Create an agent step by step
Last updated
Last updated
Here are the steps to follow to create an agent:
The instructions during the creation of an agent define its behavior, expertise, and limitations. They guide the agent on how to respond, which tone to adopt, and what information to provide. These personalized guidelines are essential for creating an AI assistant that is perfectly tailored to your specific needs.
In Swiftask, skills are specific features that you can add to your AI agents to extend their capabilities and allow them to interact with external tools or services. They function as add-on modules, enhancing the possibilities of your agent.
Long-term memory allows the AI agent to:
Remember the user's preferences and habits
Adapt its responses based on the conversation history
Provide more contextual and personalized answers
Avoid asking for information that the user has already provided
When your chatbot widget is live, all interactions are displayed directly in the Widget Inbox. This centralized view allows you to evaluate the chatbot’s activity and adjust its settings as needed. Acting as a 24/7 customer service, it archives the exchange history and delivers personalized responses using your knowledge base.

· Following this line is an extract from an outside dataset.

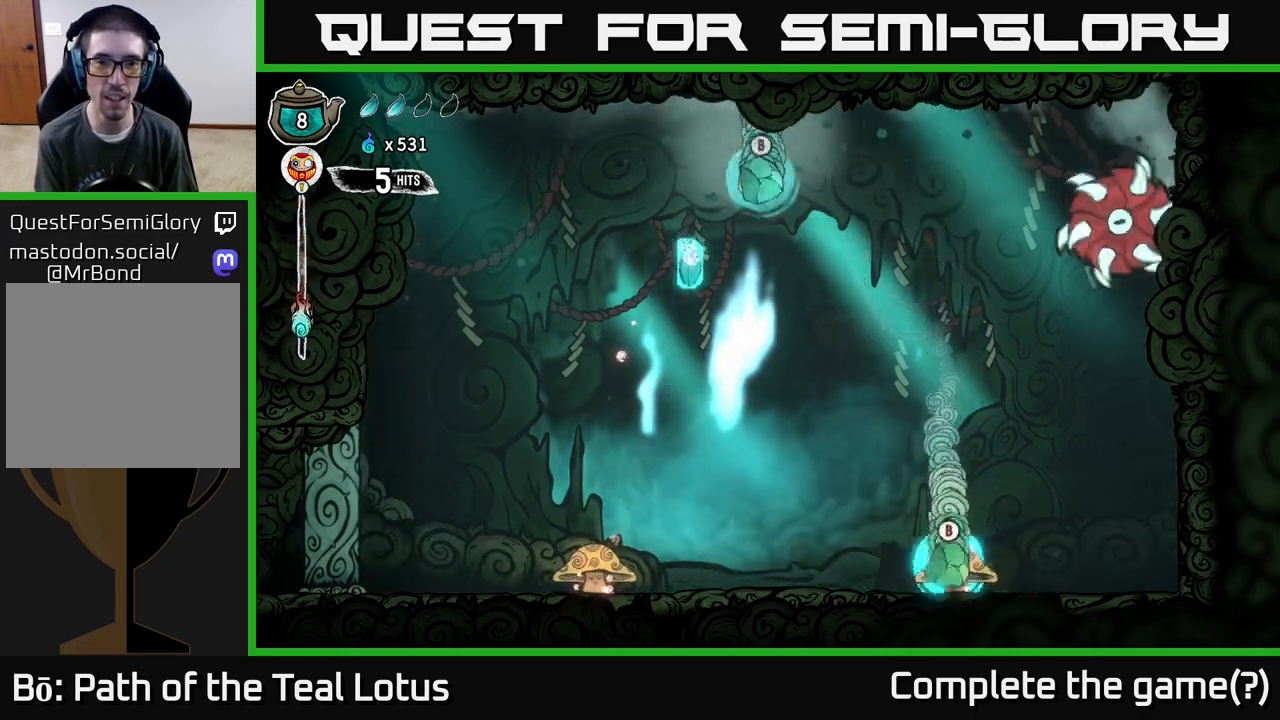
{"buttons": ["B"], "left_stick": "down-right", "right_stick": "center", "events": [[33, "A", "down"], [117, "B", "down"], [133, "A", "up"], [167, "left_stick", "down"], [267, "left_stick", "down-right"]]}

Within the agent creation interface on Swiftask, you can take it further.
Here, you have the widget option. It is used to configure the chatbot to be placed on your website. You can set:
its activation,
the number of messages,
file sending,
the agent's name,
the subtitle to be displayed in the chatbot,
as well as the placeholder and the welcome message.
Below is the management of the agent's avatar, its color, its position on the site, and the shape of the icon to display.
To help the user communicate better, you have the option to add startup questionnaires—which is quite practical at the moment!
And at the bottom of the page, you have the integration codes. Open them and add them to your site using the method that suits you.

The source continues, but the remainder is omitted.